▸ WHAT TO DO:
1. In the SSIS overview, why was Data Transformation Services renamed to its current name? Answer in one to three sentences.
2. Summarize the SSIS overview in two sentences.
3. From the SSIS overview, copy the stretch from "SQL Server Integration Services" through "desired functionality.".

▸ EXCERPT:
________________________________________
Introducing SQL Server 2008 and 2008 R2 Integration Services

SQL Server platform comprises of several distinct, highly efficient
components, which include Database Engine (with its Service Broker and
Replication mechanisms), Analysis Services (incorporating Data Mining and
Multi-dimensional Data methodologies), and Reporting Services. All of them are
not only highly optimized for the purpose of accomplishing their intended
goals, but also capable of interacting with each other. While some of this interaction
is inherent to their individual design, its most powerful features are
incorporated into the fourth main component, known as SQL Server Integration
Services (SSIS). In addition to providing infrastructure for exchanging and
manipulating data internal to SQL Server, SSIS also excels in performing
equivalent tasks when dealing with wide variety of external data stores. The
goal of our article is to describe its general characteristics.

SQL Server Integration Services technology is frequently described using the
term Extraction, Transformation, and Loading (ETL), which conveniently
summarizes its primary features, although it hardly reflects their breadth and
versatility. In particular, the level of flexibility and customization that
became available in SQL Server 2008 has been enhanced by tighter integration
with Visual Studio, including full support for .NET programming languages (both
VB.NET and C#), as well as project-based code management and versioning. At the
same rate, however, the need for custom development has been minimized by
extending the selection of built-in features that can be employed to deliver
desired functionality.

The current version of the product constitutes a major departure from its
original implementation introduced in SQL Server 7.0, known as Data
Transformation Services (for more information about DTS, refer to our
earlier series of articles
). The first surge of significant architectural
and functional improvements (which you can read about in our comprehensive
coverage of this subject on the Database
Journal Web site
) has been applied to the SQL Server 2005 release,
justifying rebranding DTS to its current name. That moment also marked the
inception of Business Intelligence Development Studio as the primary tool for
managing ETL functionality. Its interface, consistent with the Integrated
Development Environment (IDE) of Visual Studio, was a clear indication of the
shift in the approach to database design and management, signifying the need
for increased programming knowledge among database administrators. While the
latest renditions (especially the R2 release) do not bring changes as
revolutionary as those characterizing its predecessor, there are numerous
innovations worthy of our attention that will be covered in our upcoming
articles (one of them is the introduction of Visual Studio Tools for
Applications, which further simplifies the Microsoft.NET Framework-based
development). More importantly, SSIS further strengthens its position as one of
the primary foundations of Business Intelligence, delivering a powerful
framework for solutions that combine data from disparate sources, facilitating
its analysis and reporting. Focus on the Self-Service aspect of the product
empowers end-users, not only simplifying creation of such solutions but also
lessening the burden carried commonly by Information Technology departments.
________________________________________
▸ RECORDED DATA:
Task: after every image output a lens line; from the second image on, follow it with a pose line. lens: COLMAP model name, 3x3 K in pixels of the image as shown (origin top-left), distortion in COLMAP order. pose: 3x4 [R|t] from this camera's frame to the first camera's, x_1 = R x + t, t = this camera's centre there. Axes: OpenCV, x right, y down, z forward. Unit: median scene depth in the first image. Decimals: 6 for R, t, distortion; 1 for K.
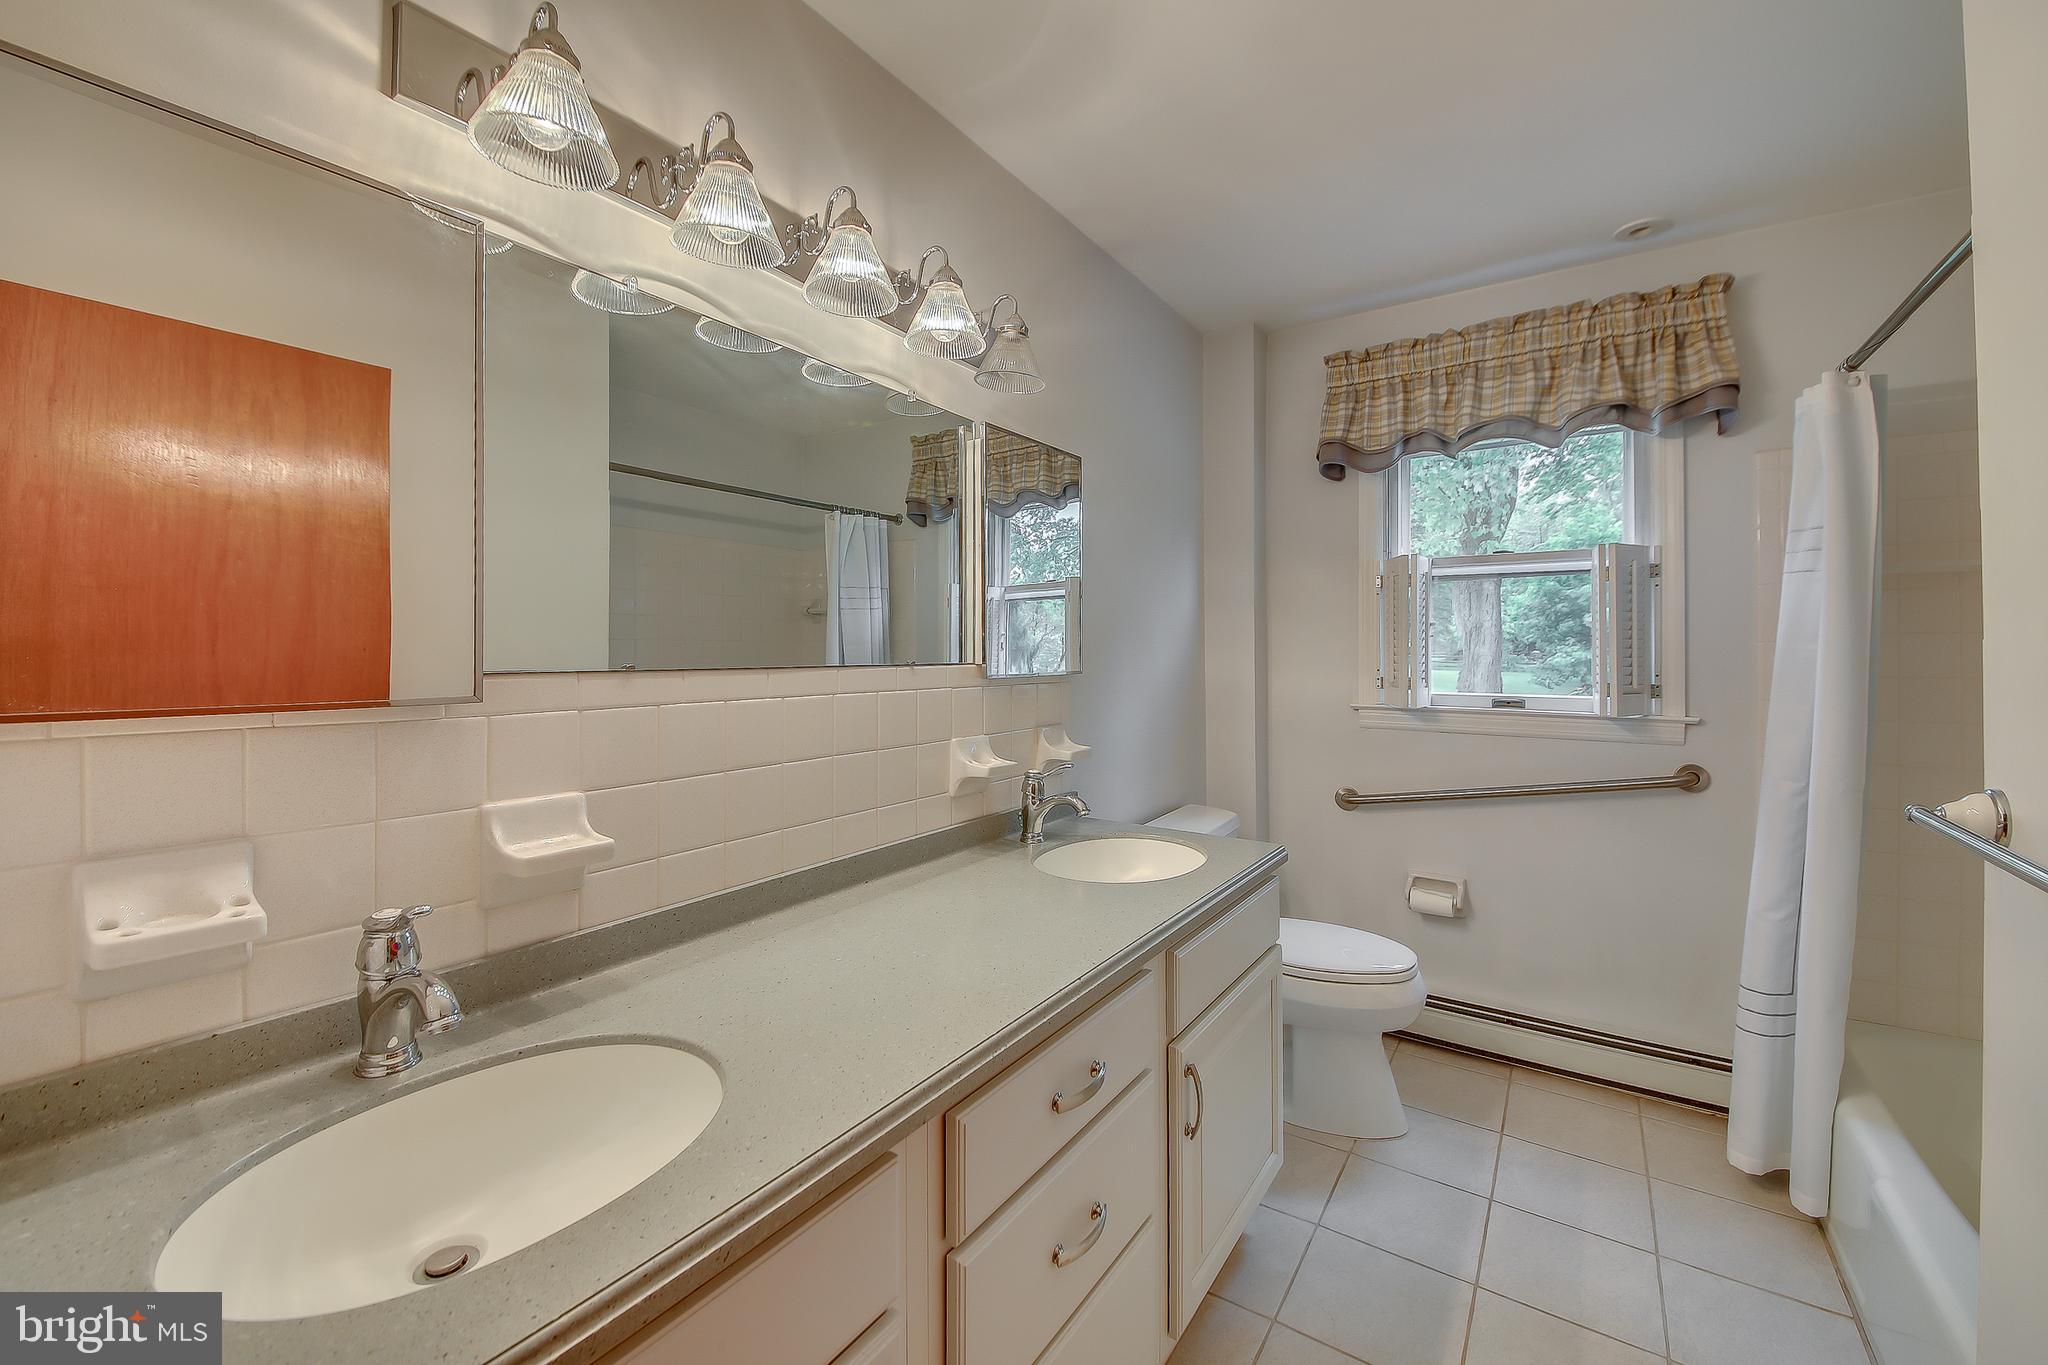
lens RADIAL K [[732.0, 0, 1030.2], [0, 732.0, 663.5], [0, 0, 1]] dist [-0.010597, -0.004807]
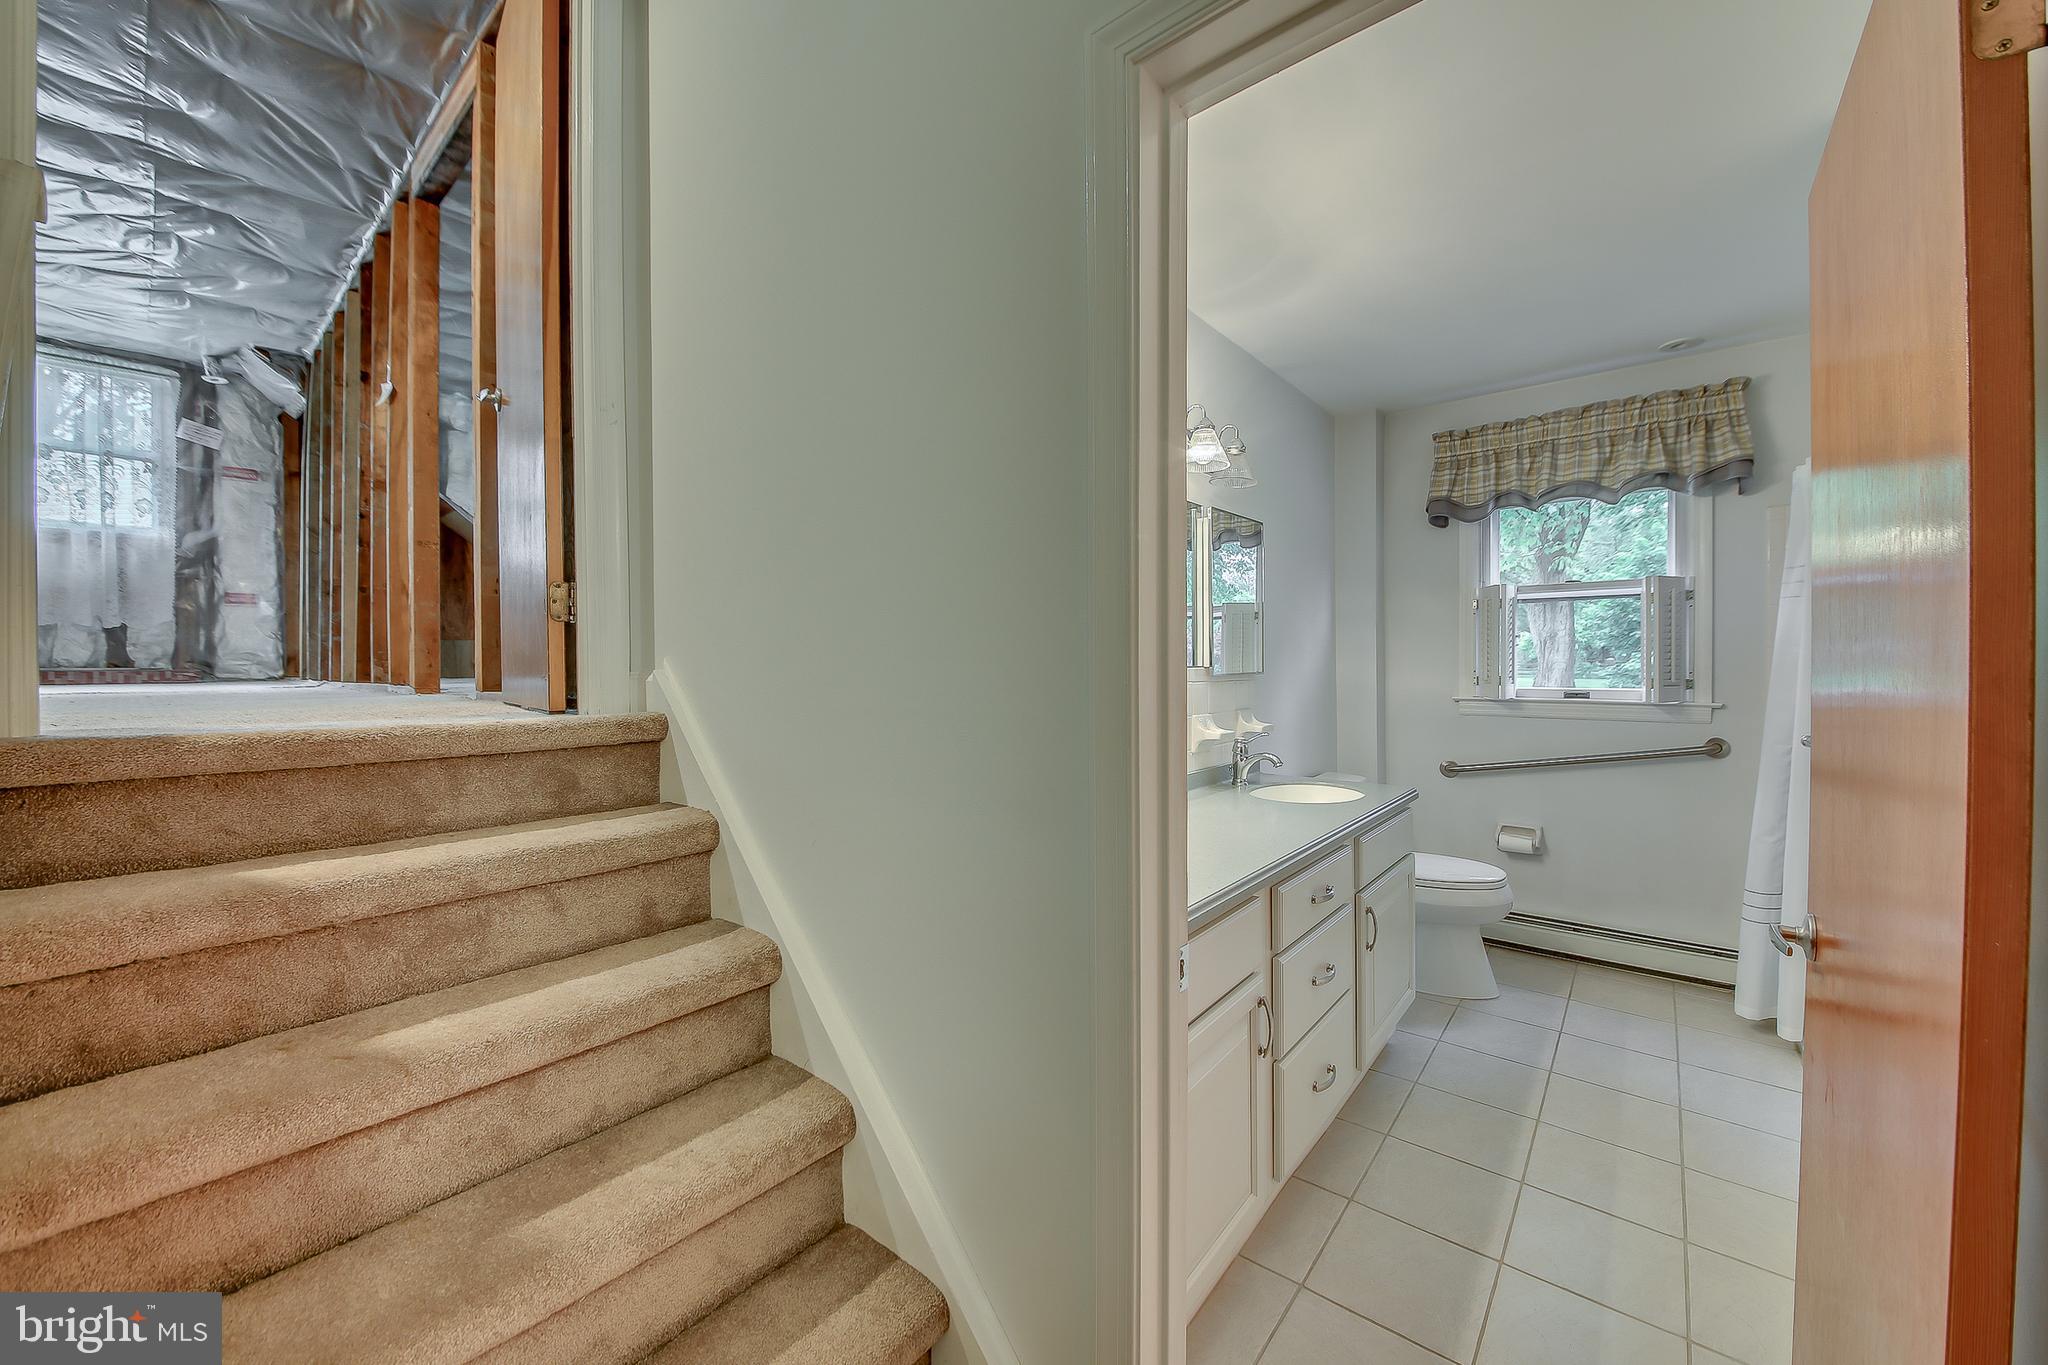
lens RADIAL K [[732.0, 0, 1026.8], [0, 732.0, 689.1], [0, 0, 1]] dist [-0.010597, -0.004807]
pose [[0.997024, -0.005996, -0.076853, -0.270266], [0.007476, 0.999792, 0.018984, 0.012697], [0.076723, -0.019502, 0.996862, -0.445671]]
________________________________________
▸ TASK-BY-TASK SOLUTIONS:
1. The rename followed the first wave of major architectural and functional improvements in the SQL Server 2005 release. Those changes justified dropping the DTS name for SQL Server Integration Services.

2. SQL Server Integration Services is the SQL Server component that holds the strongest features for moving and reshaping data, both inside SQL Server and across many outside data stores. It grew out of Data Transformation Services, was renamed in SQL Server 2005 along with tools that call for more programming skill, and in later versions gained tighter Visual Studio integration and more built-in features, strengthening its role as a base for Business Intelligence.

3.
SQL Server Integration Services technology is frequently described using the
term Extraction, Transformation, and Loading (ETL), which conveniently
summarizes its primary features, although it hardly reflects their breadth and
versatility. In particular, the level of flexibility and customization that
became available in SQL Server 2008 has been enhanced by tighter integration
with Visual Studio, including full support for .NET programming languages (both
VB.NET and C#), as well as project-based code management and versioning. At the
same rate, however, the need for custom development has been minimized by
extending the selection of built-in features that can be employed to deliver
desired functionality.